═══ SUPPLIED INFORMATION ═══

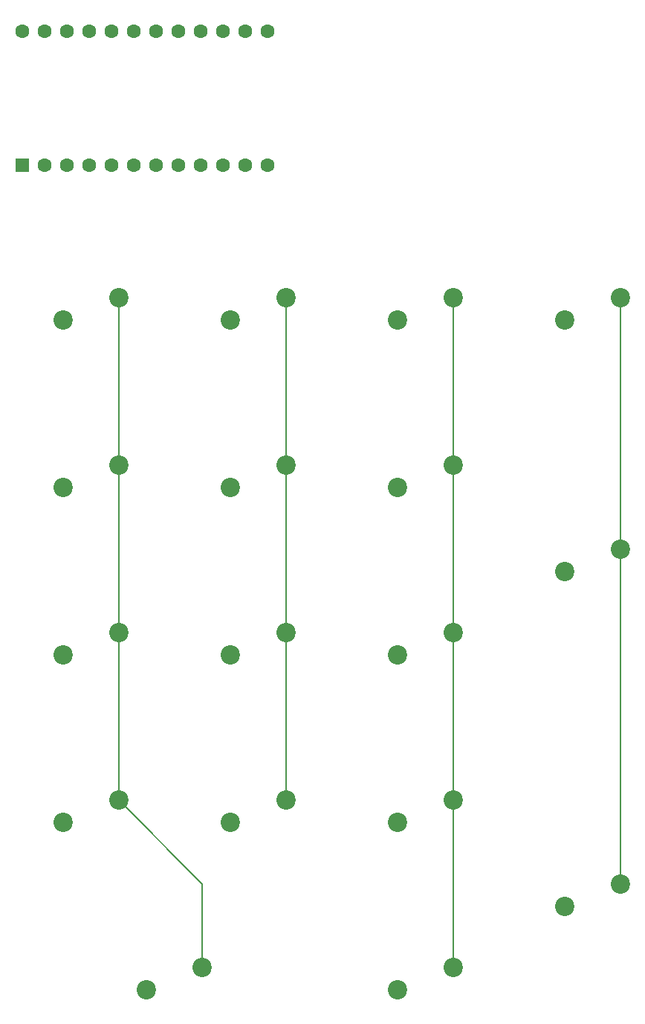
<source format=gbl>
G04 #@! TF.GenerationSoftware,KiCad,Pcbnew,(5.1.4)-1*
G04 #@! TF.CreationDate,2021-10-14T17:59:47+07:00*
G04 #@! TF.ProjectId,Keypad_pcb,4b657970-6164-45f7-9063-622e6b696361,rev?*
G04 #@! TF.SameCoordinates,Original*
G04 #@! TF.FileFunction,Copper,L2,Bot*
G04 #@! TF.FilePolarity,Positive*
%FSLAX46Y46*%
G04 Gerber Fmt 4.6, Leading zero omitted, Abs format (unit mm)*
G04 Created by KiCad (PCBNEW (5.1.4)-1) date 2021-10-14 17:59:47*
%MOMM*%
%LPD*%
G04 APERTURE LIST*
%ADD10C,2.200000*%
%ADD11C,1.600000*%
%ADD12R,1.600000X1.600000*%
%ADD13C,0.400000*%
%ADD14C,0.200000*%
G04 APERTURE END LIST*
D10*
X45243750Y-110331250D03*
X38893750Y-112871250D03*
D11*
X34290000Y-60960000D03*
X36830000Y-60960000D03*
X39370000Y-60960000D03*
X41910000Y-60960000D03*
X44450000Y-60960000D03*
X46990000Y-60960000D03*
X49530000Y-60960000D03*
X52070000Y-60960000D03*
X54610000Y-60960000D03*
X57150000Y-60960000D03*
X59690000Y-60960000D03*
X62230000Y-60960000D03*
X62230000Y-76200000D03*
X59690000Y-76200000D03*
X57150000Y-76200000D03*
X54610000Y-76200000D03*
X52070000Y-76200000D03*
X49530000Y-76200000D03*
X46990000Y-76200000D03*
X44450000Y-76200000D03*
X41910000Y-76200000D03*
X39370000Y-76200000D03*
X36830000Y-76200000D03*
D12*
X34290000Y-76200000D03*
D10*
X76993750Y-170021250D03*
X83343750Y-167481250D03*
X48418750Y-170021250D03*
X54768750Y-167481250D03*
X96043750Y-160496250D03*
X102393750Y-157956250D03*
X96043750Y-122396250D03*
X102393750Y-119856250D03*
X45243750Y-91281250D03*
X38893750Y-93821250D03*
X57943750Y-93821250D03*
X64293750Y-91281250D03*
X83343750Y-91281250D03*
X76993750Y-93821250D03*
X96043750Y-93821250D03*
X102393750Y-91281250D03*
X57943750Y-112871250D03*
X64293750Y-110331250D03*
X83343750Y-110331250D03*
X76993750Y-112871250D03*
X38893750Y-131921250D03*
X45243750Y-129381250D03*
X64293750Y-129381250D03*
X57943750Y-131921250D03*
X76993750Y-131921250D03*
X83343750Y-129381250D03*
X45243750Y-148431250D03*
X38893750Y-150971250D03*
X57943750Y-150971250D03*
X64293750Y-148431250D03*
X83343750Y-148431250D03*
X76993750Y-150971250D03*
D13*
X45243750Y-91281250D03*
D14*
X64293750Y-91281250D02*
X64293750Y-110331250D01*
X64293750Y-110331250D02*
X64293750Y-129381250D01*
X64293750Y-129381250D02*
X64293750Y-148431250D01*
X83343750Y-91281250D02*
X83343750Y-110331250D01*
X83343750Y-110331250D02*
X83343750Y-129381250D01*
X83343750Y-129381250D02*
X83343750Y-148431250D01*
X83343750Y-148431250D02*
X83343750Y-167481250D01*
X102393750Y-91281250D02*
X102393750Y-119856250D01*
X102393750Y-119856250D02*
X102393750Y-157956250D01*
X45243750Y-91281250D02*
X45243750Y-110331250D01*
X45243750Y-110331250D02*
X45243750Y-129381250D01*
X45243750Y-129381250D02*
X45243750Y-148431250D01*
X54768750Y-157956250D02*
X54768750Y-167481250D01*
X45243750Y-148431250D02*
X54768750Y-157956250D01*
M02*

</source>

═══

### WHAT YOU HAVE TO DO:
Lines with "LIST" in the records above: copy every one of them.

### ANSWER SPACE:
G04 APERTURE LIST*
G04 APERTURE END LIST*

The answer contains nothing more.